When the feed pump 22 is switched off and when the fuel chamber 20 is withdrawn into the hydraulic cylinder The fuel can be extracted from the interior space 20 via the fuel line 26 and from the fuel chamber 1 flow through the drain line 28 so that the resetting of the chamber is not disturbed.

Circulating fuel in the fuel chamber is also desirable for the operation of the burner. In this way, the fuel can be protected from overheating, which leads to cracking. the The boiling temperature of the fuel must not be reached.

When the burner starts, the fuel chamber 1 is located within the hydraulic cylinder 14. A Thermostat 27 measures the temperature in the heat exchanger 6 at the transition point of the combustion air duct between feed pipe 7 and flow space 5 and switches via a not shown in the drawing Switch on the resistance heater 10. With sufficiently preheated combustion air and appropriate Temperature at the thermostat 27 is a signal to a controller, not shown in the drawing Switching on the feed pump 22 given. The then flowing into the interior 20 of the hydraulic cylinder Fuel pushes the fuel chamber 1 into the flow space 5 and at the same time flows through the Fuel line 26 into the interior of the fuel chamber 1 a. Part of the fuel penetrates the porous walls 2 and evaporates on their surface. The remainder of the fuel flows through the drain line 28 controlled by the flow control valve 29 back into the Storage tank. In the flow space 5, a stoichiometric fuel-air mixture is formed, which in the Combustion zone 9 is ignited.

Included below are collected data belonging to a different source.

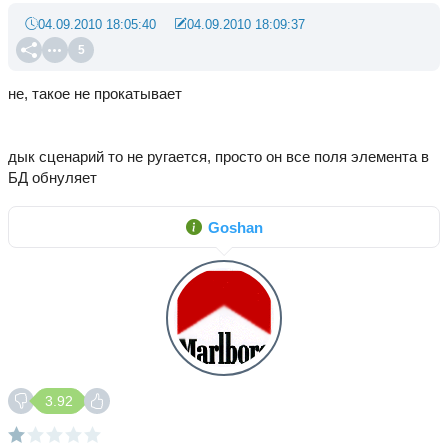
04.09.2010 18:05:40
04.09.2010 18:09:37
5
не, такое не прокатывает
дык сценарий то не ругается, просто он все поля элемента в
БД обнуляет
Goshan
3.92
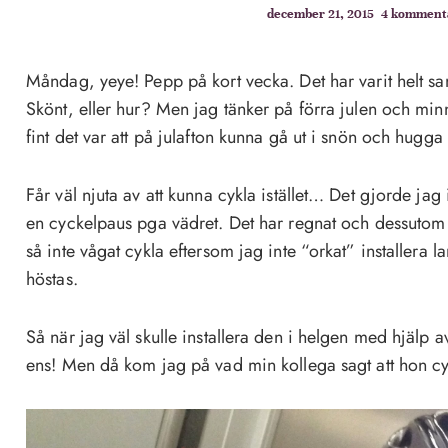
december 21, 2015
4 komment
Måndag, yeye! Pepp på kort vecka. Det har varit helt san
Skönt, eller hur? Men jag tänker på förra julen och min
fint det var att på julafton kunna gå ut i snön och hugga
Får väl njuta av att kunna cykla istället… Det gjorde jag 
en cyckelpaus pga vädret. Det har regnat och dessutom
så inte vågat cykla eftersom jag inte “orkat” installera
höstas.
Så när jag väl skulle installera den i helgen med hjälp 
ens! Men då kom jag på vad min kollega sagt att hon 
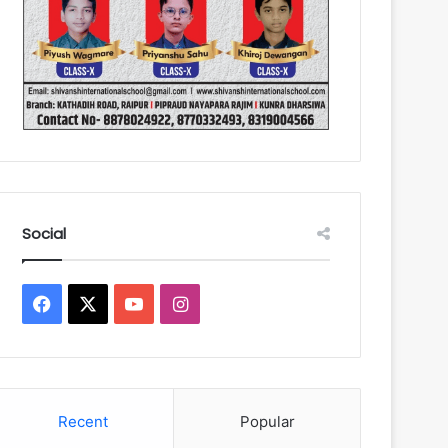
Social
Facebook
X
YouTube
Instagram
Recent
Popular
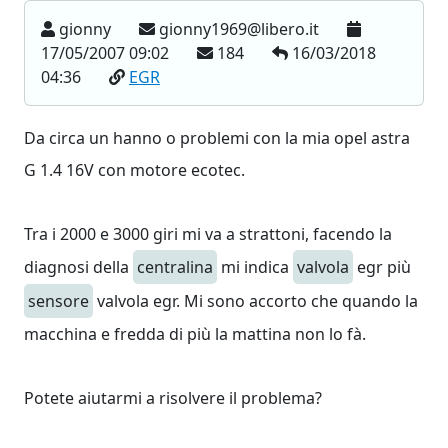
gionny
gionny1969@libero.it
17/05/2007 09:02
184
16/03/2018
04:36
EGR
Da circa un hanno o problemi con la mia opel astra
G 1.4 16V con motore ecotec.
Tra i 2000 e 3000 giri mi va a strattoni, facendo la
diagnosi della
centralina
mi indica
valvola
egr più
sensore
valvola egr. Mi sono accorto che quando la
macchina e fredda di più la mattina non lo fà.
Potete aiutarmi a risolvere il problema?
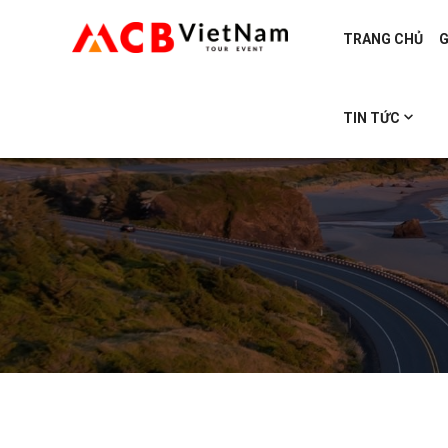
TRANG CHỦ
G
TIN TỨC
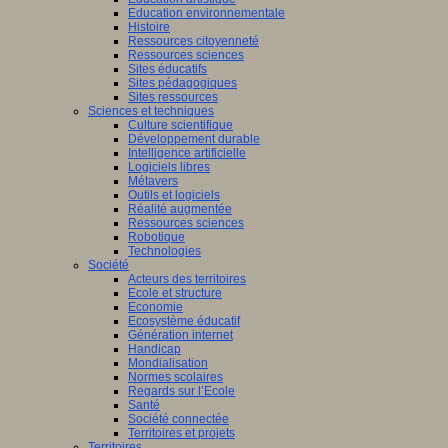
Education environnementale
Histoire
Ressources citoyenneté
Ressources sciences
Sites éducatifs
Sites pédagogiques
Sites ressources
Sciences et techniques
Culture scientifique
Développement durable
Intelligence artificielle
Logiciels libres
Métavers
Outils et logiciels
Réalité augmentée
Ressources sciences
Robotique
Technologies
Société
Acteurs des territoires
Ecole et structure
Economie
Ecosystème éducatif
Génération internet
Handicap
Mondialisation
Normes scolaires
Regards sur l’Ecole
Santé
Société connectée
Territoires et projets
Territoires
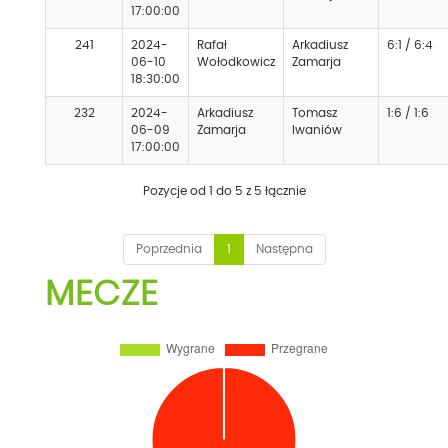
17:00:00
241
2024-
Rafał
Arkadiusz
6:1 / 6:4
06-10
Wołodkowicz
Zamarja
18:30:00
232
2024-
Arkadiusz
Tomasz
1:6 / 1:6
06-09
Zamarja
Iwaniów
17:00:00
Pozycje od 1 do 5 z 5 łącznie
Poprzednia
1
Następna
MECZE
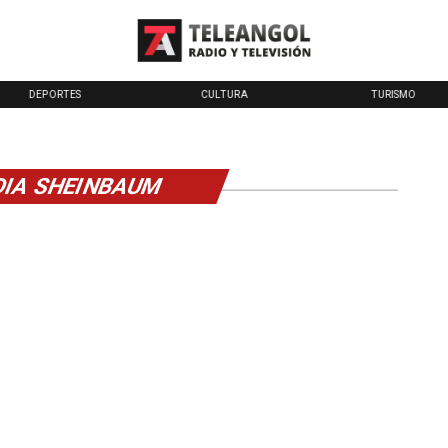
DEPORTES
CULTURA
TURISMO
DIA SHEINBAUM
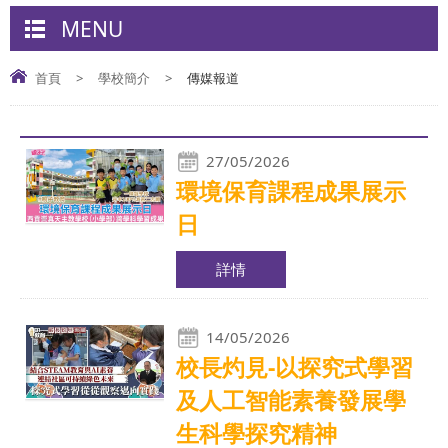
MENU
首頁
>
學校簡介
>
傳媒報道
27/05/2026
環境保育課程成果展示
日
詳情
14/05/2026
校長灼見-以探究式學習
及人工智能素養發展學
生科學探究精神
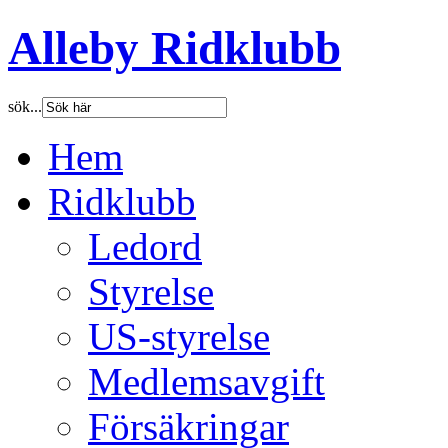
Alleby Ridklubb
sök...
Hem
Ridklubb
Ledord
Styrelse
US-styrelse
Medlemsavgift
Försäkringar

When the burner is in operation, after the heat exchanger tube 6 has been sufficiently heated, the resistance heater is activated 10 switched off.

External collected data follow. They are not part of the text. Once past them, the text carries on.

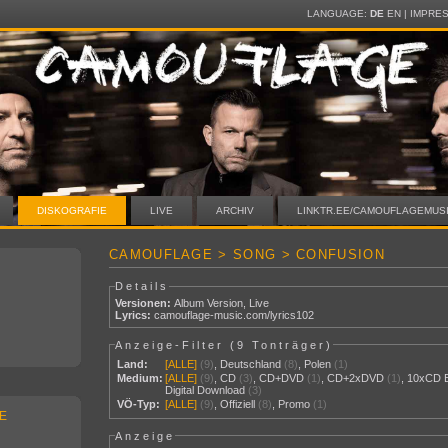
LANGUAGE:
DE
EN
|
IMPRE
DISKOGRAFIE
LIVE
ARCHIV
LINKTR.EE/CAMOUFLAGEMUS
CAMOUFLAGE > SONG > CONFUSION
Details
Versionen:
Album Version
,
Live
Lyrics:
camouflage-music.com/lyrics102
Anzeige-Filter (
9 Tonträger
)
Land:
[ALLE]
(9)
,
Deutschland
(8)
,
Polen
(1)
Medium:
[ALLE]
(9)
,
CD
(3)
,
CD+DVD
(1)
,
CD+2xDVD
(1)
,
10xCD 
Digital Download
(3)
VÖ-Typ:
[ALLE]
(9)
,
Offiziell
(8)
,
Promo
(1)
E
Anzeige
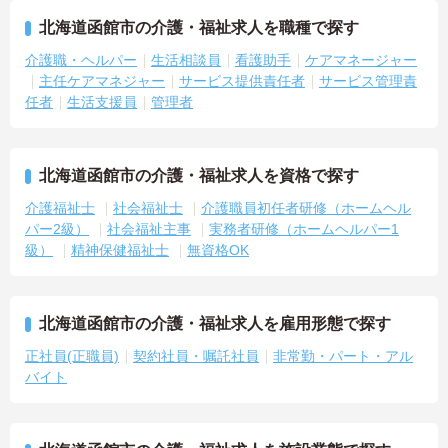
北海道函館市の介護・福祉求人を職種で探す
介護職・ヘルパー
生活相談員
看護助手
ケアマネージャー
主任ケアマネジャー
サービス提供責任者
サービス管理責
任者
生活支援員
管理者
北海道函館市の介護・福祉求人を資格で探す
介護福祉士
社会福祉士
介護職員初任者研修（ホームヘル
パー2級）
社会福祉主事
実務者研修（ホームヘルパー1
級）
精神保健福祉士
無資格OK
北海道函館市の介護・福祉求人を雇用形態で探す
正社員(正職員)
契約社員・嘱託社員
非常勤・パート・アル
バイト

To switch off the burner, the feed pump 22 is switched off and the fuel supply is blocked. in the The fluid pressure drops in the interior 20 of the hydraulic cylinder 14. The fuel chamber 1 is of pulled out of the flow space 5 by the force of the spring 24. The flame in the combustion zone 9 goes out. In this way, not only are fuel losses reduced, in particular none can Afterburning occur.

1 sheet of drawings

Claims (5)

Patent claims: 1. Burner for the formation and combustion of an ignitable mixture of liquid fuel and combustion air, which has a closed fuel chamber for the supply of fuel for the fuel permeable porous walls, which in one of preheated combustion air to the combustion zone through which flow space is arranged, characterized in that that the porous walls (2) of the fuel chamber (1) for switching the burner on and off can be separated from the flow space (5). 2. Burner according to claim 1, characterized in that the fuel chamber (1) against the Is arranged displaceably in the flow space (5) by force of a spring (24). 3. Burner according to claim 1 or 2, characterized in that the fuel chamber (1) is hydraulically displaceable. 4. Burner according to claim 3, characterized in that the hydraulic operating medium liquid fuel is used. 5. Burner according to claim 4, characterized in that at least one fuel line (26) from the interior (20) of a hydraulic cylinder (14) leading to the fuel chamber (1) to the interior the fuel chamber (1) is guided and that in a connected to the fuel chamber (1) Drain line (28) for the fuel, a flow control valve (29) is used.